→ **The problem**:
Set the material down again exactly, line by line, skipping each picture.
<<<<
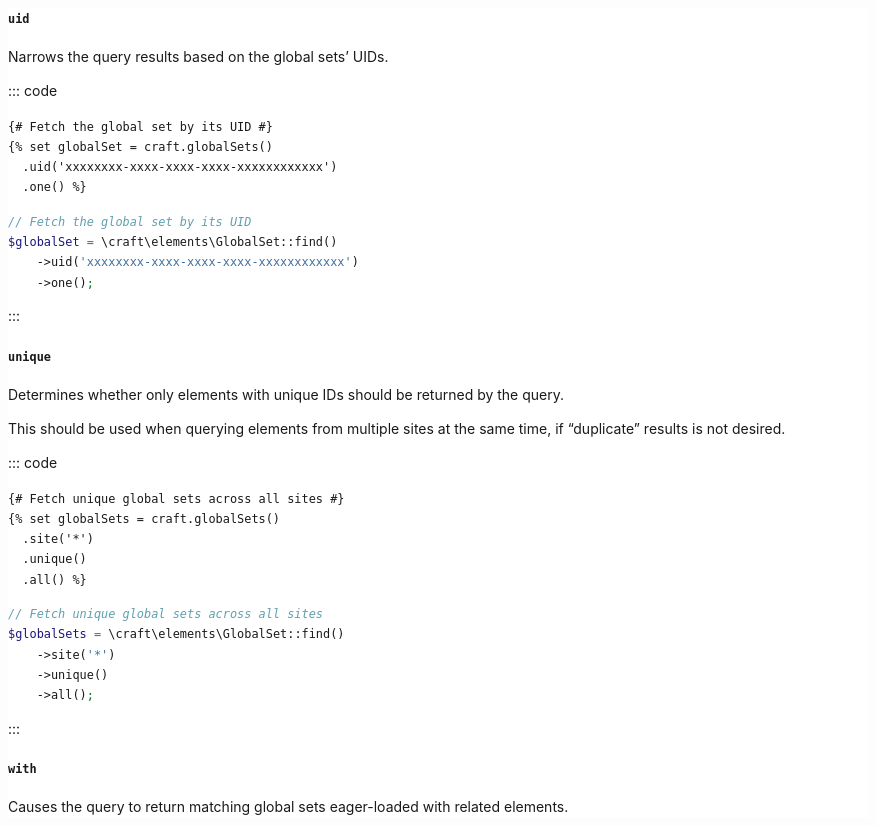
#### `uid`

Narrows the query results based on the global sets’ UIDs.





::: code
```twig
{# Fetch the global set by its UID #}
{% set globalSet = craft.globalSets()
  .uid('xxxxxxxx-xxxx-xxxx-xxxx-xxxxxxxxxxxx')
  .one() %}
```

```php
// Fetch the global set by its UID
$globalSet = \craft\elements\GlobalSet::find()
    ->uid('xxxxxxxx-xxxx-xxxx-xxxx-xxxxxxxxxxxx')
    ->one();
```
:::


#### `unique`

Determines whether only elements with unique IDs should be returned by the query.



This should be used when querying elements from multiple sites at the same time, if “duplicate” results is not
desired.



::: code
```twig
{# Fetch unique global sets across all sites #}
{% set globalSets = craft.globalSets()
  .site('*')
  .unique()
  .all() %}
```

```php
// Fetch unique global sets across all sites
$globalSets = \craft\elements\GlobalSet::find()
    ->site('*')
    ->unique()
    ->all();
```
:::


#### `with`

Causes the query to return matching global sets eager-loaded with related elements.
>>>>
→ **Answer section**:
#### `uid`

Narrows the query results based on the global sets’ UIDs.





::: code
```twig
{# Fetch the global set by its UID #}
{% set globalSet = craft.globalSets()
  .uid('xxxxxxxx-xxxx-xxxx-xxxx-xxxxxxxxxxxx')
  .one() %}
```

```php
// Fetch the global set by its UID
$globalSet = \craft\elements\GlobalSet::find()
    ->uid('xxxxxxxx-xxxx-xxxx-xxxx-xxxxxxxxxxxx')
    ->one();
```
:::


#### `unique`

Determines whether only elements with unique IDs should be returned by the query.



This should be used when querying elements from multiple sites at the same time, if “duplicate” results is not
desired.



::: code
```twig
{# Fetch unique global sets across all sites #}
{% set globalSets = craft.globalSets()
  .site('*')
  .unique()
  .all() %}
```

```php
// Fetch unique global sets across all sites
$globalSets = \craft\elements\GlobalSet::find()
    ->site('*')
    ->unique()
    ->all();
```
:::


#### `with`

Causes the query to return matching global sets eager-loaded with related elements.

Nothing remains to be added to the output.